Speaking at the WSJ Invest Live event in West Palm Beach, Florida, Jon Gray, president and chief operating officer of Blackstone, said the prospect of business disruption from artificial intelligence is "top of the page" for the firm.
Gray told the conference audience that Blackstone is treating AI considerations as a near-universal factor across its investments. "You want to be thinking about this in almost everything you’re doing now," he said, framing AI as a cross-cutting development that requires active attention from investors and managers.
Blackstone, which manages assets totaling $1.27 trillion across numerous sectors globally, does not view all holdings as equally exposed. Gray noted that some real-world businesses in the portfolio, specifically sandwich shops and apartment complexes, are "less at risk" from AI-driven change.
By contrast, Gray pointed to examples where AI developments raise more fundamental questions. He cited a case of an insurance company lowering rates for customers who use self-driving cars, and said that type of shift prompts secondary considerations: "You start to say, well, what does that mean for collision repair? What does that mean for auto insurance? What’s going to happen to all sorts of rules-based businesses?"
Responding to the AI megatrend, Blackstone has directed significant capital to the infrastructure that supports AI applications. Gray highlighted investments in data center operator QTS, which contributed to fund growth in the prior year, as well as investments in power generation and transmission. He also noted the firm agreed to buy U.S. utility TXNM for $11.5 billion last year.
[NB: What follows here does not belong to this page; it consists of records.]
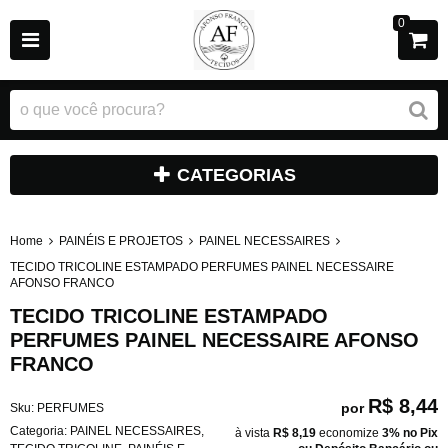
0
CATEGORIAS
Home
PAINÉIS E PROJETOS
PAINEL NECESSAIRES
TECIDO TRICOLINE ESTAMPADO PERFUMES PAINEL NECESSAIRE
AFONSO FRANCO
TECIDO TRICOLINE ESTAMPADO
PERFUMES PAINEL NECESSAIRE AFONSO
FRANCO
R$ 8,44
por
Sku:
PERFUMES
Categoria:
PAINEL NECESSAIRES
,
à vista
R$ 8,19
economize
3%
no Pix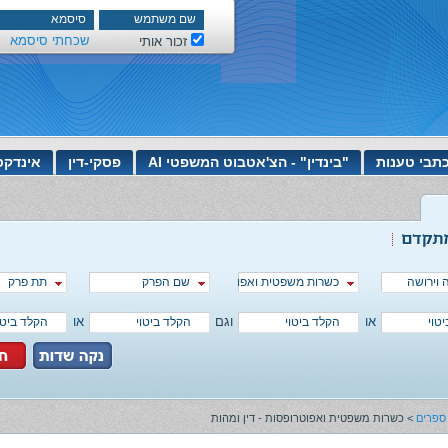
שכחתי סיסמא
זכור אותי
תבי טענות
"בינדין" - הצ'אטבוט המשפטי AI
פסקי-דין
אינדקס
וירושה
שם הפרק
כשרות משפטית ואפוטרופסות - דין ומהות
תת פרק
או
וגם
או
ספרים
>
כשרות משפטית ואפוטרופסות - דין ומהות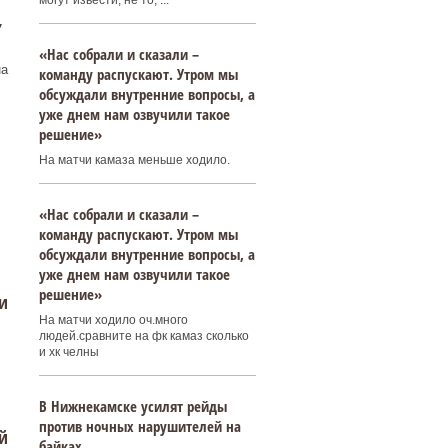
могут извести, не то, ...
,
«Нас собрали и сказали –
на
команду распускают. Утром мы
обсуждали внутренние вопросы, а
уже днем нам озвучили такое
решение»
На матчи камаза меньше ходило.
«Нас собрали и сказали –
команду распускают. Утром мы
обсуждали внутренние вопросы, а
уже днем нам озвучили такое
решение»
и
На матчи ходило оч.много
людей.сравните на фк камаз сколько
и хк челны
В Нижнекамске усилят рейды
против ночных нарушителей на
й
байках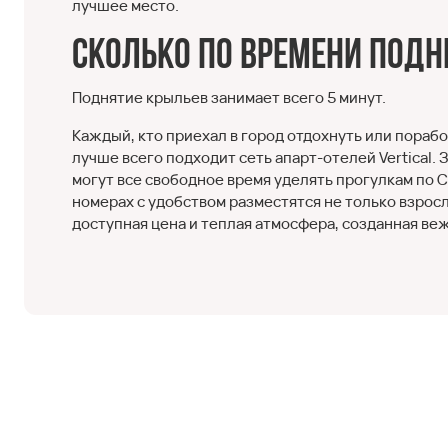
лучшее место.
Сколько по времени под
Поднятие крыльев занимает всего 5 минут.
Каждый, кто приехал в город отдохнуть или пораб
лучше всего подходит сеть апарт-отелей Vertical.
могут все свободное время уделять прогулкам по 
номерах с удобством разместятся не только взрос
доступная цена и теплая атмосфера, созданная в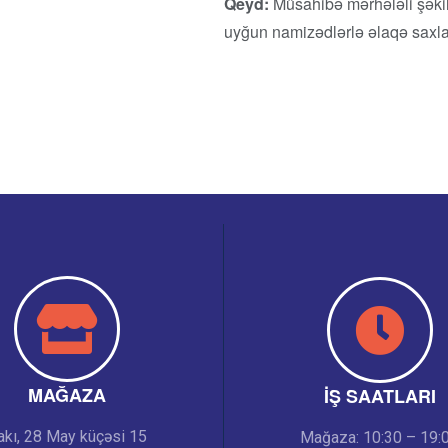
Qeyd:
Müsahibə mərhələli şəkildə
uyğun namizədlərlə əlaqə saxla
MAĞAZA
İŞ SAATLARI
akı, 28 May küçəsi 15
Mağaza: 10:30 – 19: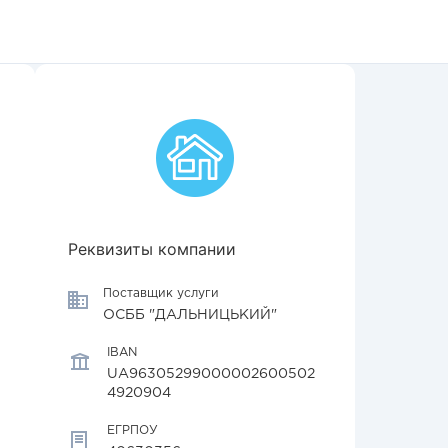
Реквизиты компании
Поставщик услуги
ОСББ "ДАЛЬНИЦЬКИЙ"
IBAN
UA96305299000002600502
4920904
ЕГРПОУ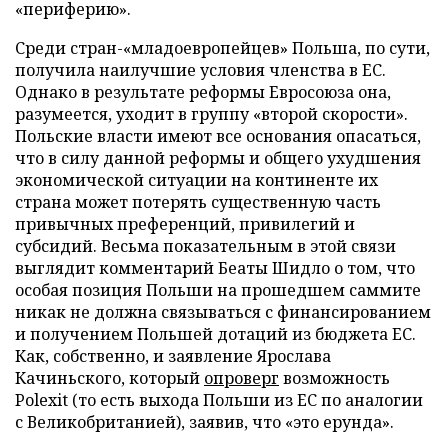
«периферию».
Среди стран-«младоевропейцев» Польша, по сути,
получила наилучшие условия членства в ЕС.
Однако в результате реформы Евросоюза она,
разумеется, уходит в группу «второй скорости».
Польские власти имеют все основания опасаться,
что в силу данной реформы и общего ухудшения
экономической ситуации на континенте их
страна может потерять существенную часть
привычных преференций, привилегий и
субсидий. Весьма показательным в этой связи
выглядит комментарий Беаты Шидло о том, что
особая позиция Польши на прошедшем саммите
никак не должна связываться с финансированием
и получением Польшей дотаций из бюджета ЕС.
Как, собственно, и заявление Ярослава
Качиньского, который
опроверг
возможность
Polexit (то есть выхода Польши из ЕС по аналогии
с Великобританией), заявив, что «это ерунда».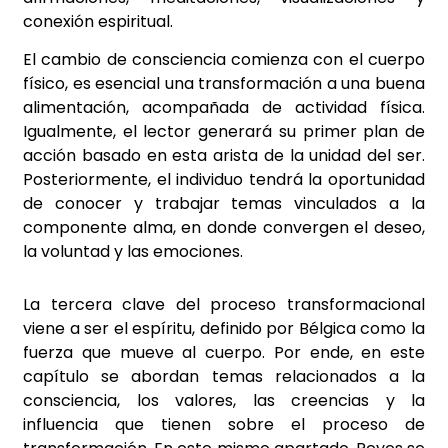
conexión espiritual.
El cambio de consciencia comienza con el cuerpo
físico, es esencial una transformación a una buena
alimentación, acompañada de actividad física.
Igualmente, el lector generará su primer plan de
acción basado en esta arista de la unidad del ser.
Posteriormente, el individuo tendrá la oportunidad
de conocer y trabajar temas vinculados a la
componente alma, en donde convergen el deseo,
la voluntad y las emociones.
La tercera clave del proceso transformacional
viene a ser el espíritu, definido por Bélgica como la
fuerza que mueve al cuerpo. Por ende, en este
capítulo se abordan temas relacionados a la
consciencia, los valores, las creencias y la
influencia que tienen sobre el proceso de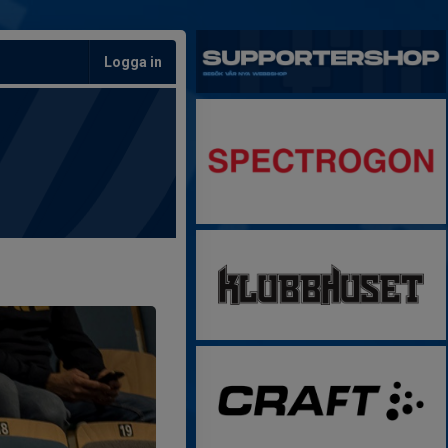
Logga in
On strategy, Gray recommended a focus on so-called "picks and shovels" plays as the more conservative way to engage with AI. "You don’t necessarily have to know who the winners and losers are going to be," he said, explaining that data centers, autonomous vehicles, and robots will all draw on electrical and digital infrastructure: "They are all going to plug into the wall and there’s going to be a lot of need for digital infrastructure."
At the same time, Blackstone is investing directly in companies developing large language models and software that applies AI technologies. Gray acknowledged that these direct software investments "are obviously riskier," while also expressing the view that they could create substantial value.
The remarks underscore Blackstone’s dual approach: pursue infrastructure assets that form the backbone of AI deployment, while also taking targeted, higher-risk positions in AI software where upside potential exists.